Excerpted text:
━━━━
Thanks for the help.

The decision you're making here is mostly about deciding where and when to put the metal to work, or where and when you want performance. That's it. Most graph database design is about optimizing the queries, because as a graph get large and complex, many queries quickly become so demanding that they are not solvable. That said, here are your choices for optimization:

  • Query performance
    • Use the Labels (nodes can have multiple Lables), and go ahead and keep on re-indexing.
  • Write performance
    • Use a boolean property, and filter on that.
  • Balanced but tricky
    • Use a relationship property.

IMO, Labels are a bit of a misuse for this, but it would do the job well. This might be a bit hacky, but you could index a :Content label, and use the :Public label in the WHERE clause:

CREATE (a:Content {id: text:"Please, no more Lorem Ipsum."})
SET a :Public;

MATCH (a:Content)
WHERE a:Public
MATCH p =(a)<-[r]-(a)

Hey Tony, thanks for the detailed reply.

The performance trade offs of one choice or the other are a concern, but not exactly what really worries me, it's the fragmentation. And I agree, it's a lot simpler to use labels for matching, I don't really understand why you used the where clause, instead I would do it like this:

MATCH (a:Content:Public)
MATCH p =(a)<-[r]-(a)

And as far as I know every label is already indexed, hence my worries about fragmentation. Marking and unmarking nodes with the public labels a lot could make fragmentation the norm. But that's the assumption I am trying to validate as I don't think it would be very healthy to re-index frequently, or even know how to determine the frequency of re-indexing.

Another upside I see using the label is that I can easily inject the label in our query engine (along other sanitizations we do). It makes safer development and allows us to create some generic cypher queries that would only require a label injection to reuse it for public content on the same feature.
━━━━
Set exercise 1:
In the listing, starting with the first line and going on through the line with "contrast equalizer: octaves", change "photo" to "image" and leave everything else as it is. Omit the pictures from your answer.
The listing is unrelated to the text.

Entries from a dataset:
━━━━
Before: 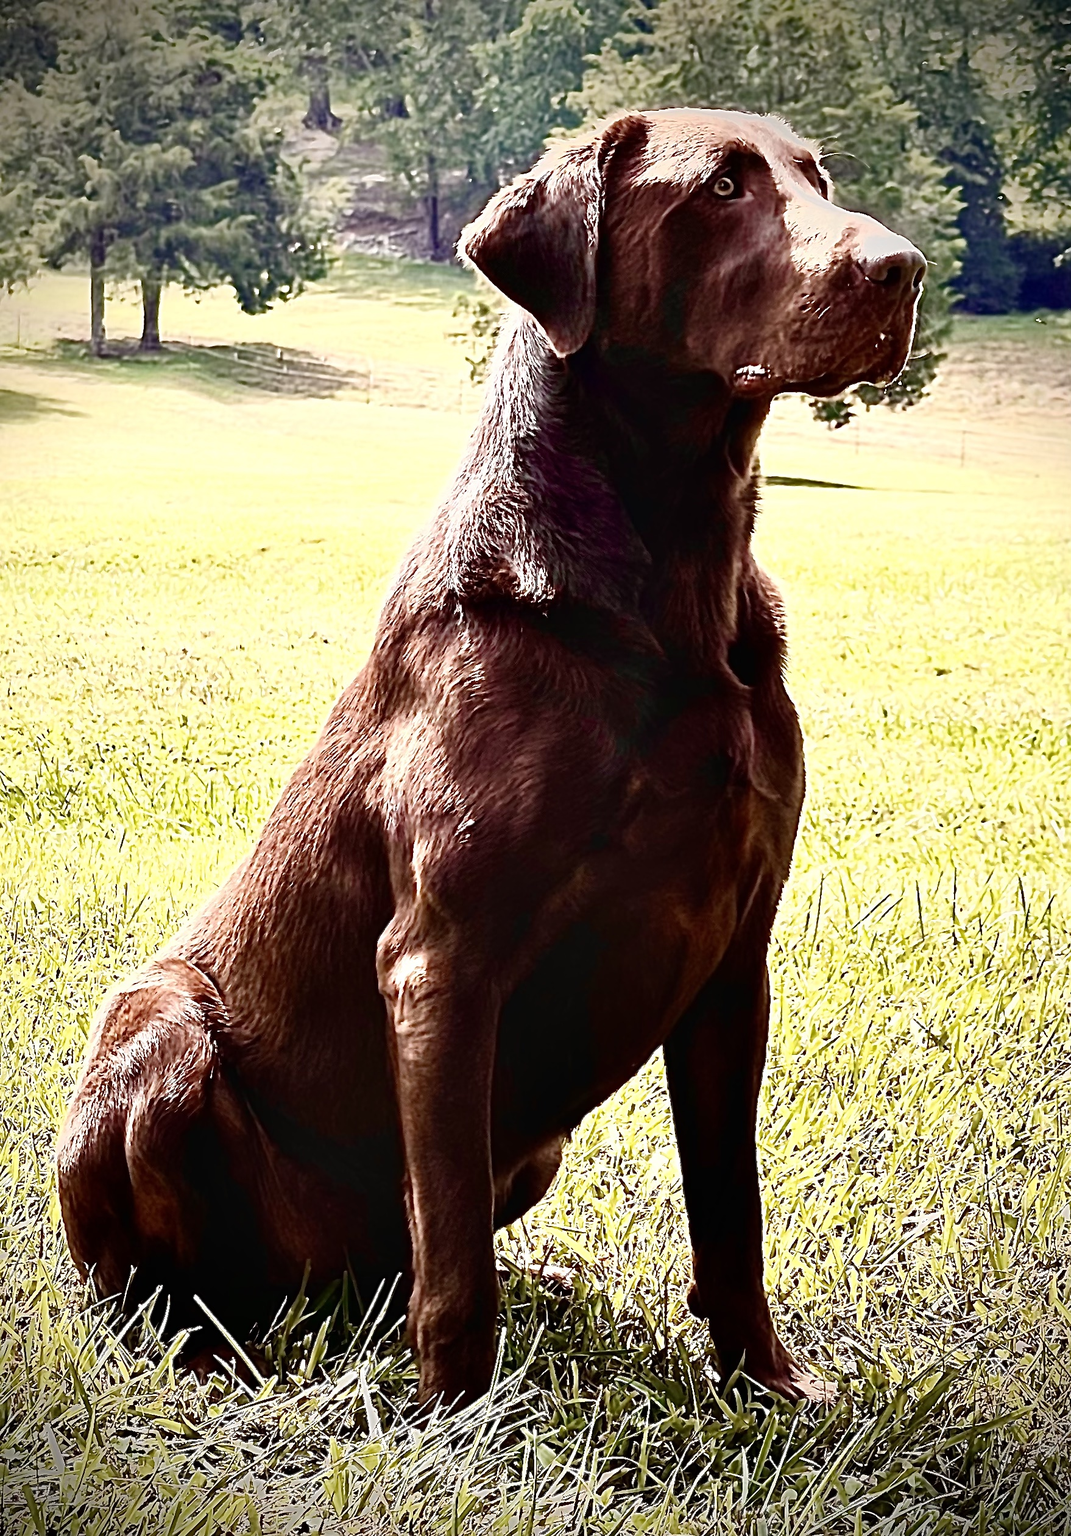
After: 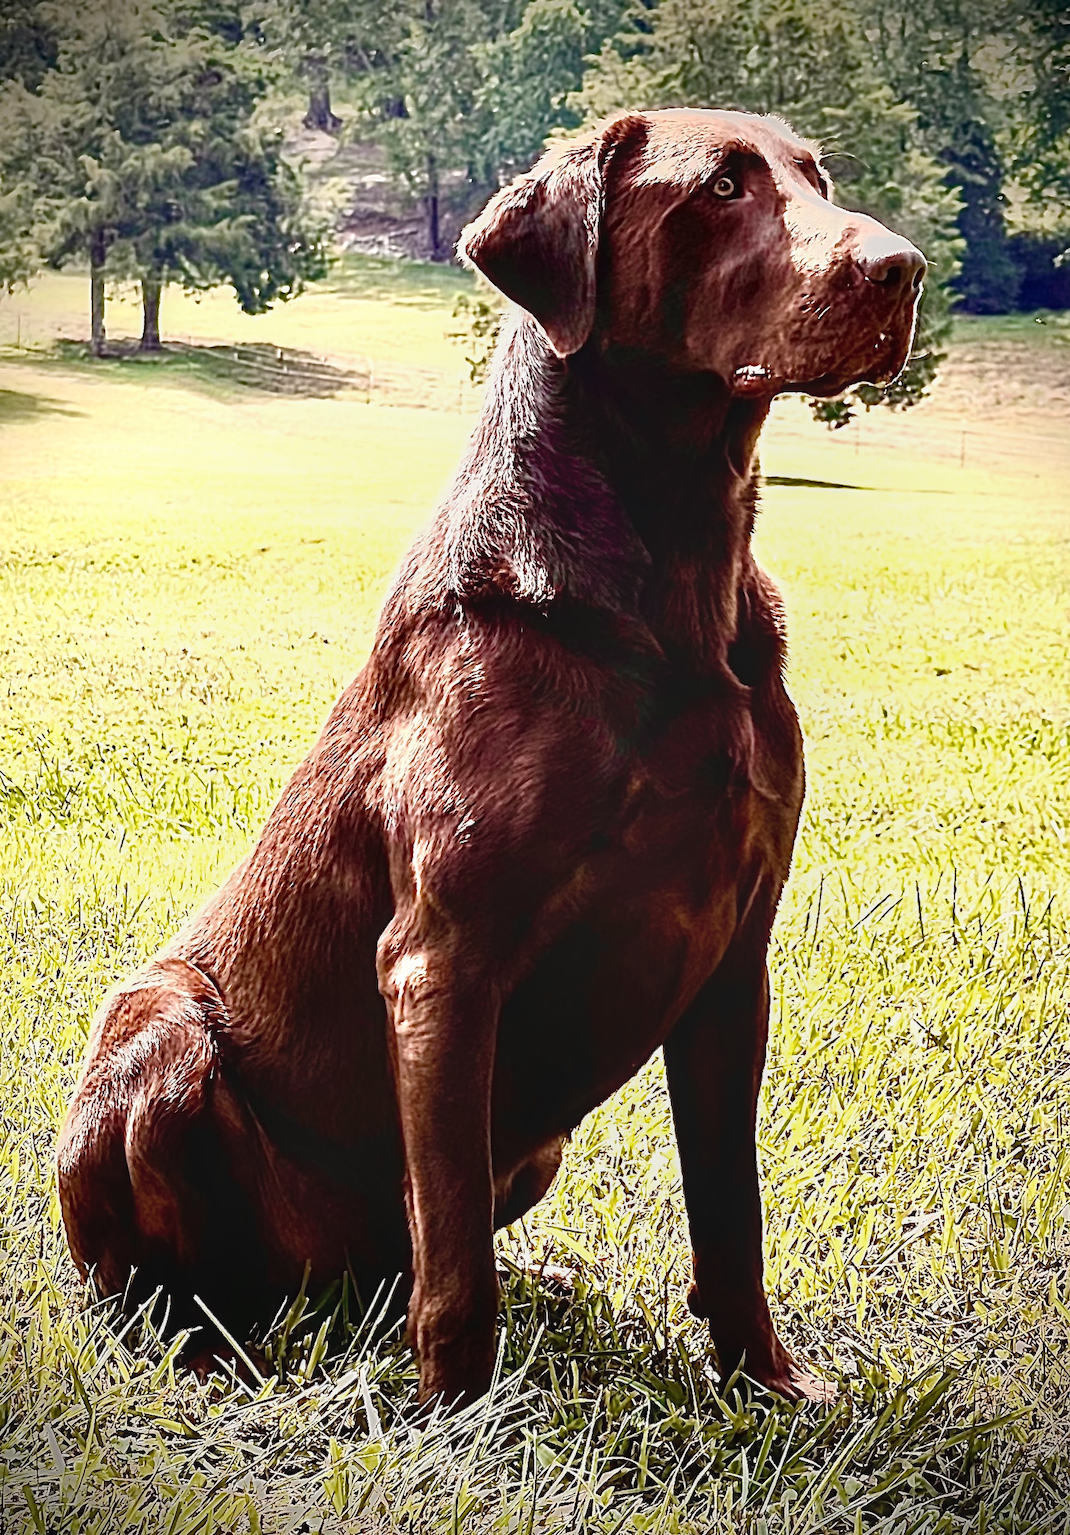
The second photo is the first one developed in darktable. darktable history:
local contrast: on, module defaults
contrast equalizer: octaves 7, y [[0.5, 0.5, 0.472, 0.5, 0.5, 0.5], [0.5 ×6], [0.5 ×6], [0 ×6], [0 ×6]]
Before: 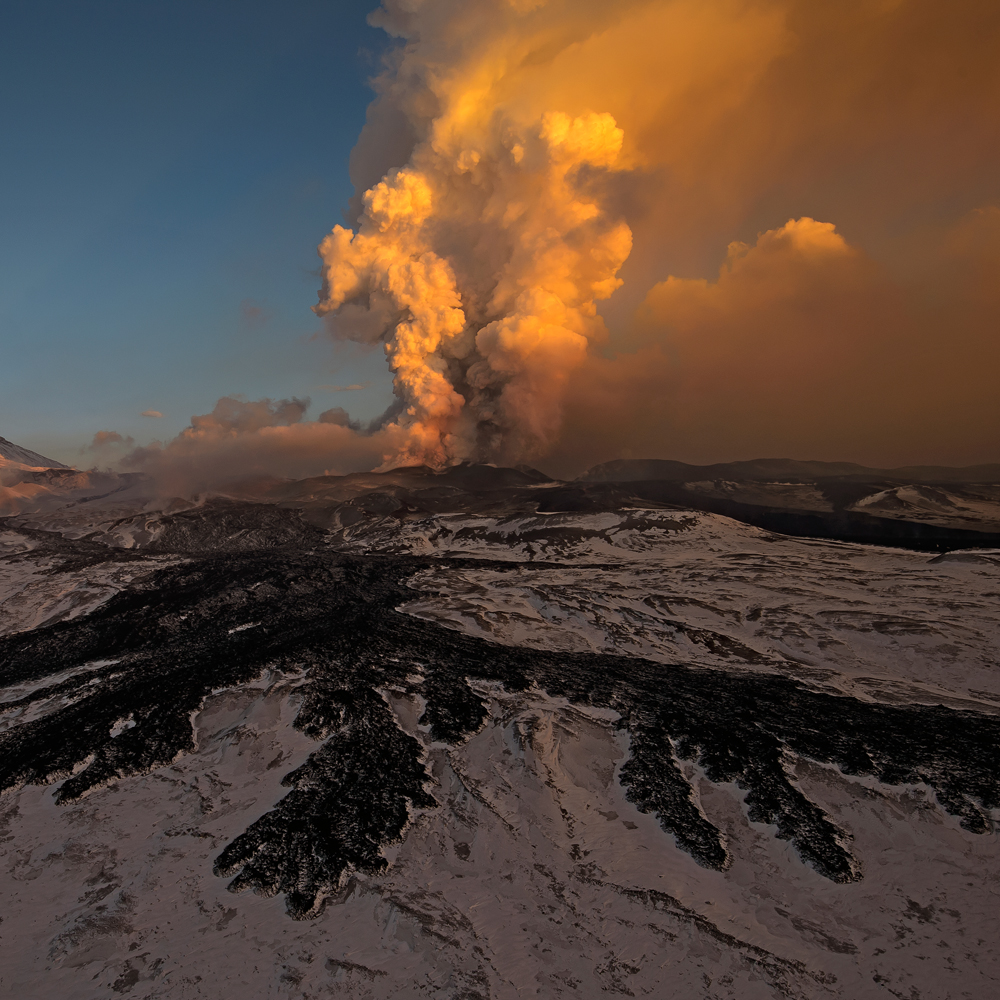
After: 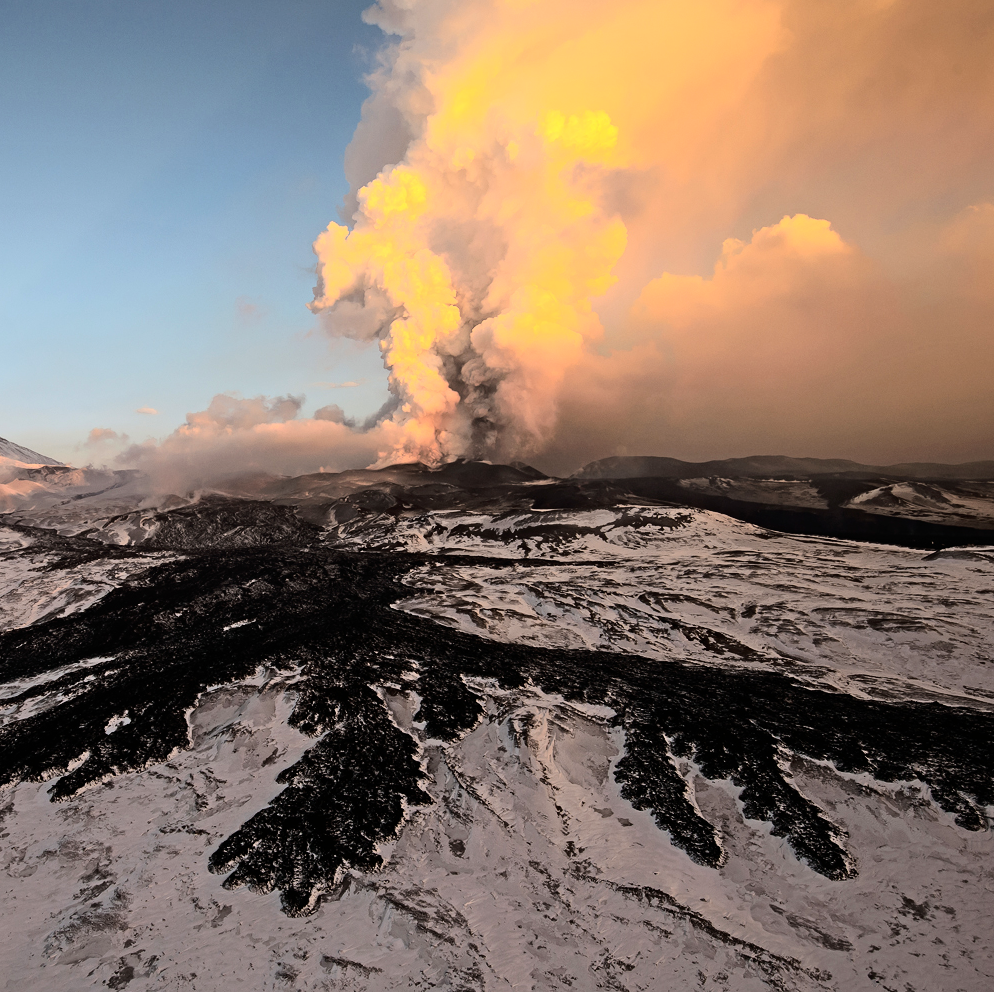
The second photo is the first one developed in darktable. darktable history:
tone curve: curves: ch0 [(0, 0) (0.084, 0.074) (0.2, 0.297) (0.363, 0.591) (0.495, 0.765) (0.68, 0.901) (0.851, 0.967) (1, 1)], color space Lab, independent channels, preserve colors none
crop and rotate: left 0.558%, top 0.389%, bottom 0.363%
tone equalizer: -8 EV -0.454 EV, -7 EV -0.369 EV, -6 EV -0.355 EV, -5 EV -0.208 EV, -3 EV 0.256 EV, -2 EV 0.347 EV, -1 EV 0.375 EV, +0 EV 0.408 EV
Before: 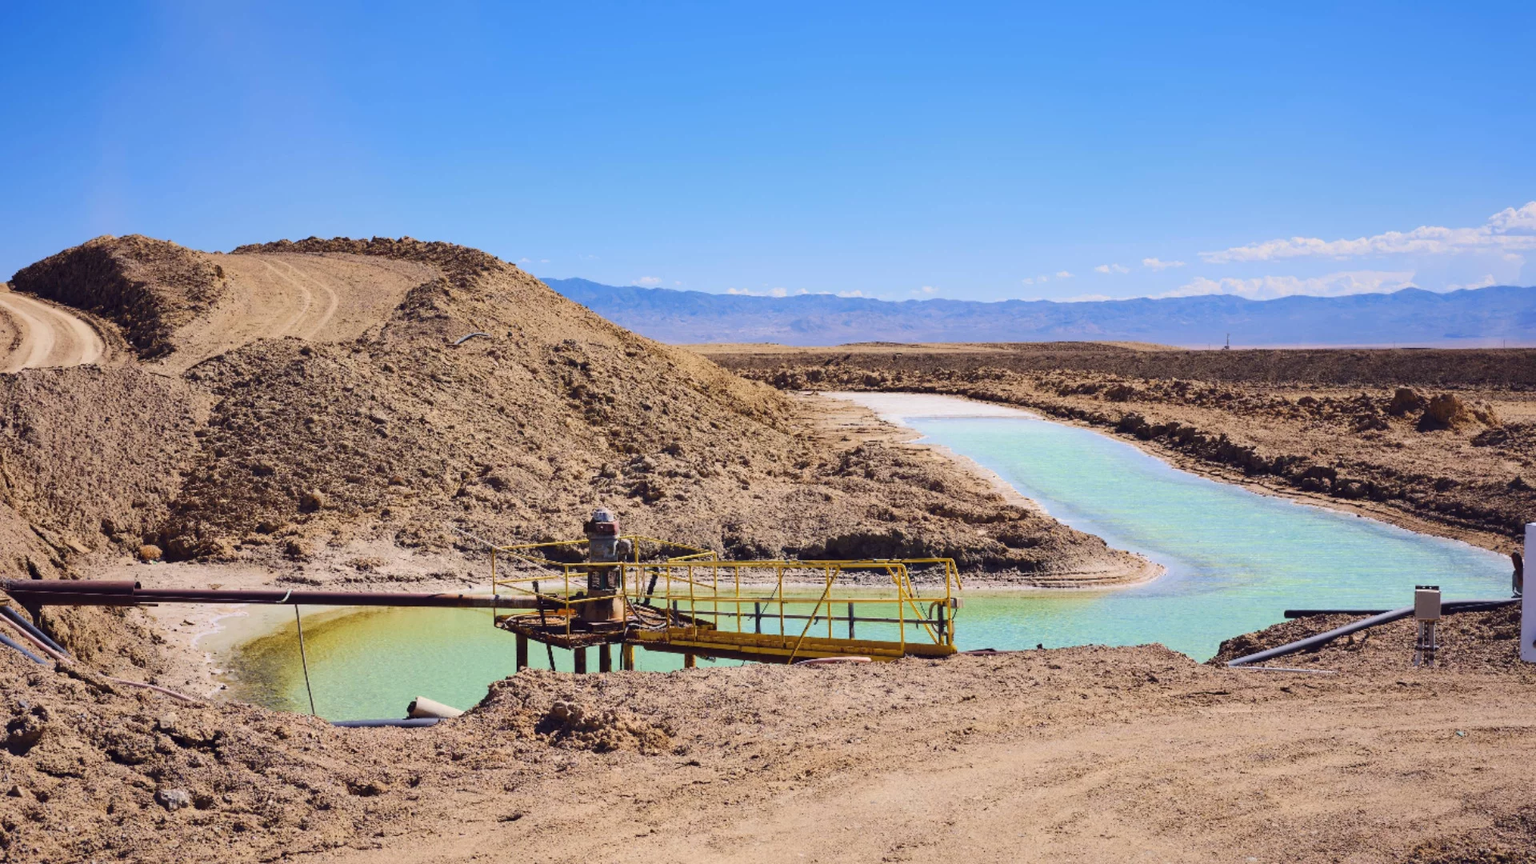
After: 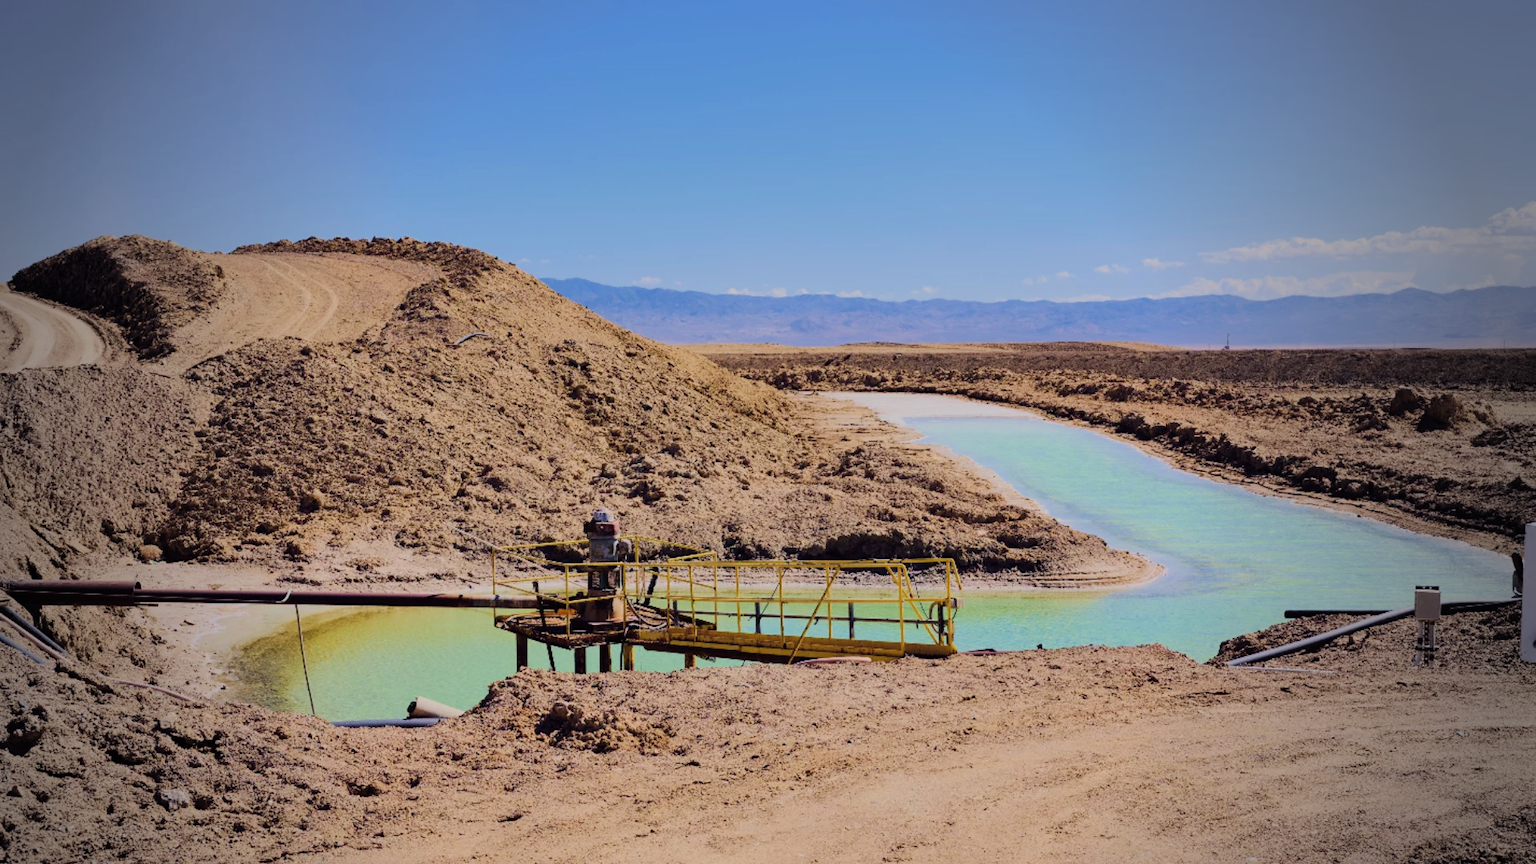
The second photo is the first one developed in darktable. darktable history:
vignetting: fall-off start 64.63%, center (-0.034, 0.148), width/height ratio 0.881
filmic rgb: black relative exposure -7.32 EV, white relative exposure 5.09 EV, hardness 3.2
velvia: strength 27%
━━━━
Set exercise 2:
Continue the forum thread about marking graph database content as public with labels.

Expected answer 1:
Before: 
After: 
The second image is the first one developed in darktable. darktable history:
local contrast: on, module defaults
contrast equalizer: octaves 7, y [[0.5, 0.5, 0.472, 0.5, 0.5, 0.5], [0.5 ×6], [0.5 ×6], [0 ×6], [0 ×6]]

Expected answer 2:
I'm a bit curious about the need for that. Labels are intended to be groupings of like things.

Labels do indeed naturally behave like an index, and are the first means of reducing the quantity of records to be operated on. However, there is no automatic indexing. Indices must be explicitly defined.

Fragmentation could only become an issue in an index when large volumes in that index are moved and removed often. Even then, it will only affect indices explicitly defined, and Neo4j makes it trivial to rebuild an index.

Because doing it that way would enable adding/removing the :Public label without affecting any indices, while still leveraging an index on :Content. The query planner does its best to use indices where it can, but an index only on :Content may not be used when matching with a double-label like that.

I was implying a pattern like...

CREATE INDEX content_key FOR (a:Content) ON (;
CREATE INDEX content_name FOR (a:Content) ON (;
CALL db.index.fulltext.createNodeIndex("content_body",["Content"],["title", "descr", "body"]);

These indices would significantly accelerate queries using just the id, or just the name, property. The fulltext index is just a good idea when dealing with content.

With indices define like that, nothing you do with the :Public label will affect the index. However, ensuring you are actually using the index still requires some Cypher magic.

Any of these could then be used as the first step of your query, using the index previously defined.

CALL db.index.fulltext.queryNodes("content_body", "something to search") YIELD node
MATCH (node:Content {id: 22})
MATCH (node:Content {name: "my-article"})

The results of from any one line above, could then be followed by the following clause to give you the graph of only the nodes with the :Public label, without straining the index.

WHERE node:Public
WITH node
MATCH p=(node)<-[]-(node)

Feel free to mix and match

MATCH (node:Content)
WHERE node:Public AND >200 AND STARTS WITH "note: "
WITH node
MATCH p=(node)<-[]-(node)

Oh wow, now that's some priceless pieces of information, which are very difficult to put together. Thank you. The least I can do:

We do use labels for groupings, the public label is the only one that escapes that rule a little bit, it felt a little bit in a gray area, hence my original question on semantics, because it didn't feel right and I think it's because of exactly that. It's not really a grouping (well, kindof, public vs non-public), it's more of a tool to facilitate our cyphers and provide some level of a security blanket where any cypher query that goes through our cypher query engine and does not explicitly say the data it wants is not public, the cypher will return nothing. Minimizing the changes of accidental leaks.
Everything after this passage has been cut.